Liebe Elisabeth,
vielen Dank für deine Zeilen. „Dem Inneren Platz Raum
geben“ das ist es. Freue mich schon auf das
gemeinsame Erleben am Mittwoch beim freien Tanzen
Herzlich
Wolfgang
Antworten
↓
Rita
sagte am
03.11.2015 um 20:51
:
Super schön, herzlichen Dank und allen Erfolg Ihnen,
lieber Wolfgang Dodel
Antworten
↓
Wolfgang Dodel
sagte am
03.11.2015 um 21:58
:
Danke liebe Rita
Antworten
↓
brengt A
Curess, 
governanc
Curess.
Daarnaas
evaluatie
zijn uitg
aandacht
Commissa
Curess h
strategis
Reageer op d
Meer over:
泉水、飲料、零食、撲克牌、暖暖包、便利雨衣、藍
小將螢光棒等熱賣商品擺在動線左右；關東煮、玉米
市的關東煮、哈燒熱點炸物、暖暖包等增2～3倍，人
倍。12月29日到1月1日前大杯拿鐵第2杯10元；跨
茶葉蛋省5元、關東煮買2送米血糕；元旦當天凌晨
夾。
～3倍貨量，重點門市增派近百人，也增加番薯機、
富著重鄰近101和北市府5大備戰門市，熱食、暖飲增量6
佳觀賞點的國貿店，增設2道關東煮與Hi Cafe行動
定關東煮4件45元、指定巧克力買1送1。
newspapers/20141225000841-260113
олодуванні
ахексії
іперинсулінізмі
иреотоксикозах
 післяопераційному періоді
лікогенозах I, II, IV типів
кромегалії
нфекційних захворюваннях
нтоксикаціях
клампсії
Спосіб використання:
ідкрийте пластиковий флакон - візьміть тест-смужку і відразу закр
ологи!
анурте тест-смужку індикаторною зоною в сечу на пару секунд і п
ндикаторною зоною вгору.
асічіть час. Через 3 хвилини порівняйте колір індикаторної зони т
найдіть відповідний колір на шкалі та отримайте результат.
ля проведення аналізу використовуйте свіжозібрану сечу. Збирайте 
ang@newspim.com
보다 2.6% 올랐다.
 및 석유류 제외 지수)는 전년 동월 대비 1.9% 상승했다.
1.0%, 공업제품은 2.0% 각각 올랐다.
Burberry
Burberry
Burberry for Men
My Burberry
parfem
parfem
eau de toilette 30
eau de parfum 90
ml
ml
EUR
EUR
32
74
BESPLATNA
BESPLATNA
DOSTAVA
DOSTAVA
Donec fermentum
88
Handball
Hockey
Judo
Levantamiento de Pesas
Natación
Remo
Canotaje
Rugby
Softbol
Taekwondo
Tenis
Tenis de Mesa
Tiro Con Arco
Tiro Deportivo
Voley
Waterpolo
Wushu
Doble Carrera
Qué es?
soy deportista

++++++++

**WORK TASK**
Return each line above where the word "Burberry" shows up.

**TASK RESULT**
Burberry
Burberry
Burberry for Men
My Burberry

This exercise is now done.